Goal of the exercise: Update the item lines starting at the one containing "List the labels" and ending at the one containing "busy_raw, free_night, busy_night, free_raw", replacing "largest" with "highest" and leaving everything else unchanged. Give only those lines.

Given data:
┄┄┄┄┄┄┄┄┄┄

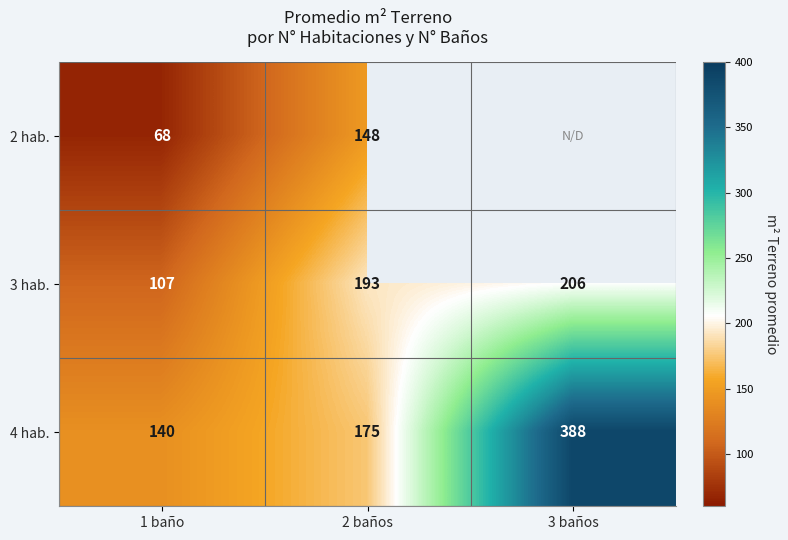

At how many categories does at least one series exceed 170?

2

┄┄┄┄┄┄┄┄┄┄

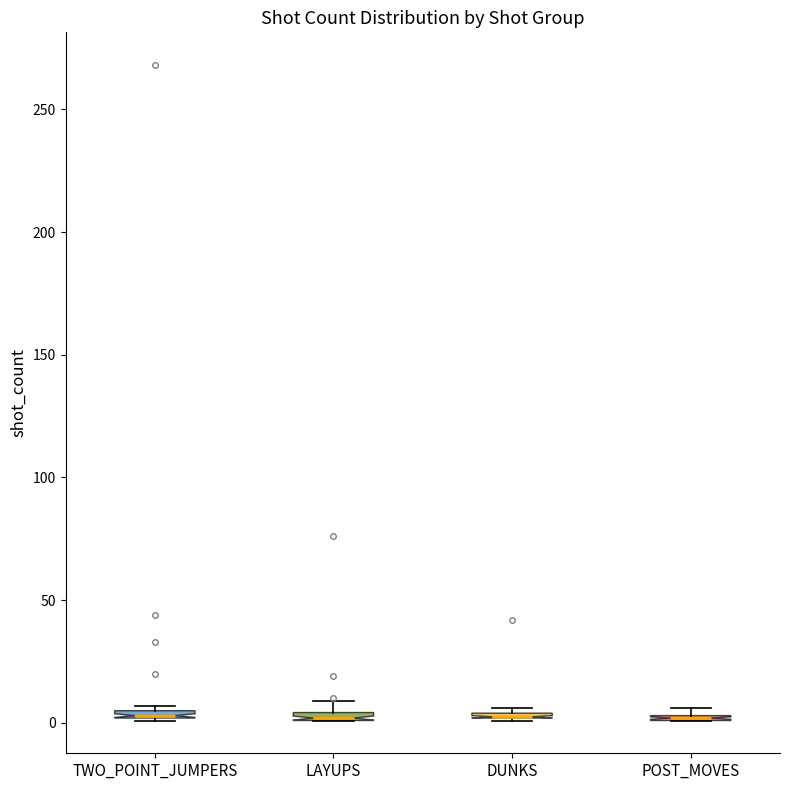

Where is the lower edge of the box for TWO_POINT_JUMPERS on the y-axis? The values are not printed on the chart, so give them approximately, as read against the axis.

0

┄┄┄┄┄┄┄┄┄┄

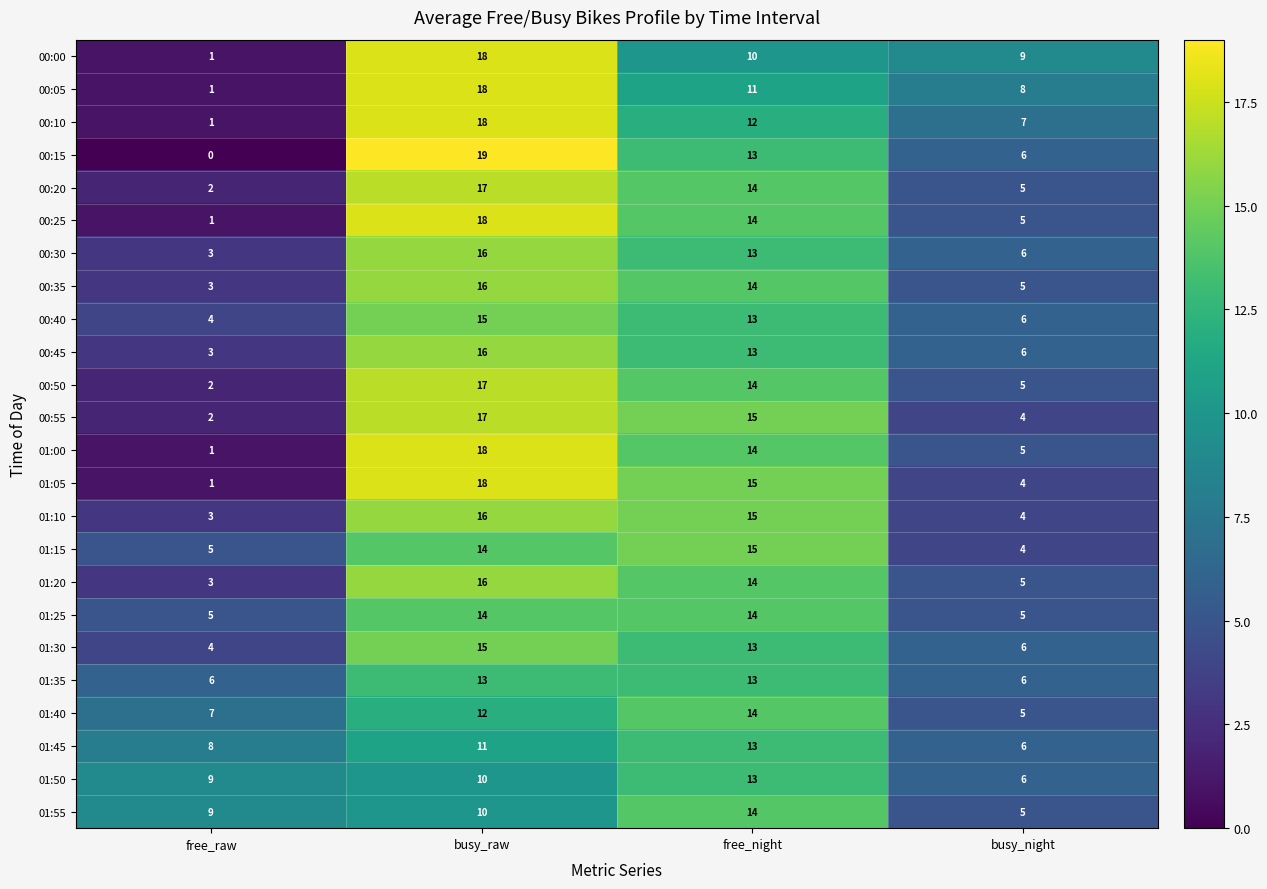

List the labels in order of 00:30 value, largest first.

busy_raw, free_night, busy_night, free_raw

┄┄┄┄┄┄┄┄┄┄

Response below:
List the labels in order of 00:30 value, highest first.

busy_raw, free_night, busy_night, free_raw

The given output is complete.